About this exercise - All lines below containing the string "twitter" are to be copied.

Record excerpts -
§

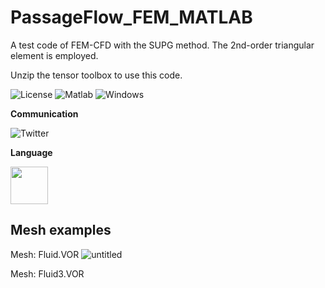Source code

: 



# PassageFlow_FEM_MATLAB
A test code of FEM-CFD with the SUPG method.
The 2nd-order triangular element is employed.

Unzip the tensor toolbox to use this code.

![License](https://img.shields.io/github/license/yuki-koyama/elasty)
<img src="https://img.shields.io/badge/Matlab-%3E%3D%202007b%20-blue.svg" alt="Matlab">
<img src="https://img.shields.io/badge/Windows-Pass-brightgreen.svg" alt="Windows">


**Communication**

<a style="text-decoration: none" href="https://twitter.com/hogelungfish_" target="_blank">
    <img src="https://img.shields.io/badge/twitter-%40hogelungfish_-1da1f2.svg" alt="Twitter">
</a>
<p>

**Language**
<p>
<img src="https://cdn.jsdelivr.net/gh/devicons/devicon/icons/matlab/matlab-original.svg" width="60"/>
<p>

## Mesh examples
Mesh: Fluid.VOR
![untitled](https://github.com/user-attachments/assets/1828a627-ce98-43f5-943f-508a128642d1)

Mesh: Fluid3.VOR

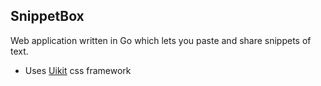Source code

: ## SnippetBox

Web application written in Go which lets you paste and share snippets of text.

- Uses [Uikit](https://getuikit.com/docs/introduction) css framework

§

Response below -
<a style="text-decoration: none" href="https://twitter.com/hogelungfish_" target="_blank">
    <img src="https://img.shields.io/badge/twitter-%40hogelungfish_-1da1f2.svg" alt="Twitter">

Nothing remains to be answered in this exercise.